Corporal Describes Sinking Of Ship in Which Friends Died

Corporal Describes Sinking Of Ship in Which Friends Died


Two Torpedoes Sent Vessel To Bottom Within Four Minutes

HALIFAX, June 20-(C. P.)-Sinking of a ship including Canadian Military personnel among its complement is described in a letter received here from Cpl. John V. Chisholm, Halifax man now in England with the Corps of Military Staff Clerks.

Two torpedoes sent the ship to the bottom less than four minutes after the first one struck, Chisholm wrote, and he said “many fellows” were lost. Among those who went down with the vessel he named “Cal Leng, Wilkinson, Rose and McGovern.”

(He was believed to be referring to CSM. Calvert Leng of Halifax, Sgt. Farrel McGovern, Ottawa; Cpl. Leslie Wilkinson, Toronto, and Cpl. Lloyd Rose, Sydney, N.S., all members of the C.M.S.C., whose loss has been announced.)

(Cpl. Chisholm was named in a list of 35 survivors of a shipping loss made public at the same time.)


“It was certainly a terrible experience and one I would not care to repeat,” Chisholm wrote. “It happened about 10.30 at night. I had just gone to bed, as I was on No. 1 morning submarine watch, due at four o’clock.

“Wilkinson and Rose were my cabin mates and were also in bed. When the first torpedo struck, the force of the explosion threw me out of bed and onto my feet.

“The water was then pouring into our cabin. It was on “C” deck, just above the ship’s water line and nearly amidships.

“I had on only a pair of pants and shirt and I didn’t wait to get any more clothes on. I ran out to the corridor and saw a steward hurrying with a flashlight. So I followed along and got to the boat deck, where the lifeboat was to which I had been assigned.

“Thirty of us had managed to get clear when the next torpedo struck, and I thought the end had come as tons of water and debris of all kinds, including rivets out of the boilers, rained down upon us as she went down.

“We were about 30 feet away when the ship plunged. However, we managed to stay afloat until next morning. At about 11 o’clock a destroyer came in sight and picked us up. I was the only survivor of the local bunch-Cal Leng, Wilkinson, Rose and McGovern all were lost.

(Apparently the four had been stationed here before leaving Canada.)

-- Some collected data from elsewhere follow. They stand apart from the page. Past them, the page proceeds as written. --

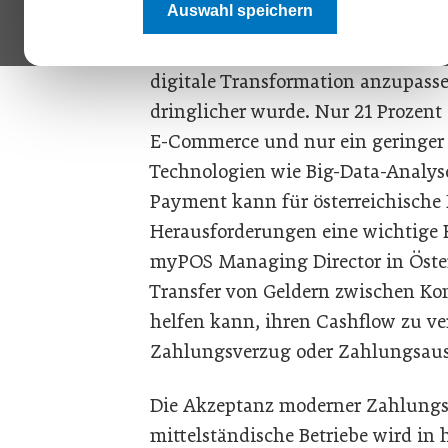
Auswahl speichern
mittelständische Unternehmen (KM
Unternehmen entspricht. Viele KMU
digitale Transformation anzupasse
dringlicher wurde. Nur 21 Prozent
E-Commerce und nur ein geringer P
Technologien wie Big-Data-Analyse
Payment kann für österreichische 
Herausforderungen eine wichtige Ro
myPOS Managing Director in Österr
Transfer von Geldern zwischen Ko
helfen kann, ihren Cashflow zu ve
Zahlungsverzug oder Zahlungsausf
Die Akzeptanz moderner Zahlungs
mittelständische Betriebe wird i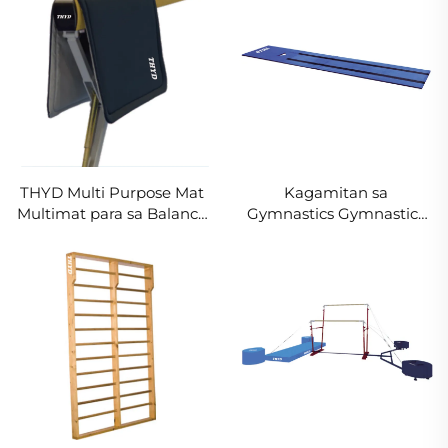
THYD Multi Purpose Mat
Kagamitan sa
Multimat para sa Balance
Gymnastics Gymnastics
Beam
VAULTING FOLDING
BOARD para sa Vaulting
Table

“I can’t imagine how Wilkinson didn’t come through. The first torpedo put all the lights out, but I heard Wilkinson. He cried out, ‘We’ve been hit,’ or something like that, and he was then moving around all right.

“I called to him to follow, and thought he was behind me. Of course, with the noise and confusion, I couldn’t be sure. His boat was the one I was assigned to, and he didn’t make it.

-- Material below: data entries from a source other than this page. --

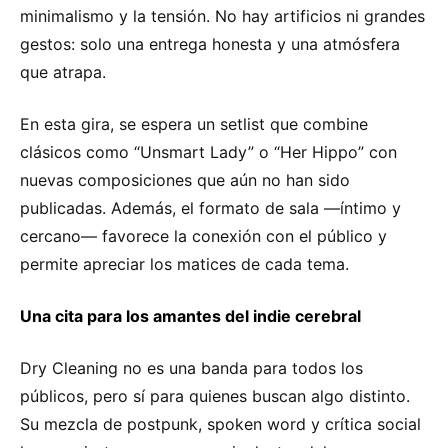
minimalismo y la tensión. No hay artificios ni grandes
gestos: solo una entrega honesta y una atmósfera
que atrapa.
En esta gira, se espera un setlist que combine
clásicos como “Unsmart Lady” o “Her Hippo” con
nuevas composiciones que aún no han sido
publicadas. Además, el formato de sala —íntimo y
cercano— favorece la conexión con el público y
permite apreciar los matices de cada tema.
Una cita para los amantes del indie cerebral
Dry Cleaning no es una banda para todos los
públicos, pero sí para quienes buscan algo distinto.
Su mezcla de postpunk, spoken word y crítica social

“Rose, who was sleeping directly above me, may have been hit with something-some of the debris flying about. I was hit myself and somewhat dazed for a few minutes.

“I think a lot of the boys waited to get into some clothes. This proved fatal, as the ship went down in less than four minutes.”

“It seems tough so many fellows had to get it that way. However, I suppose it’s the fortune of war. It all seems more or less of a dream now, but what a dream!”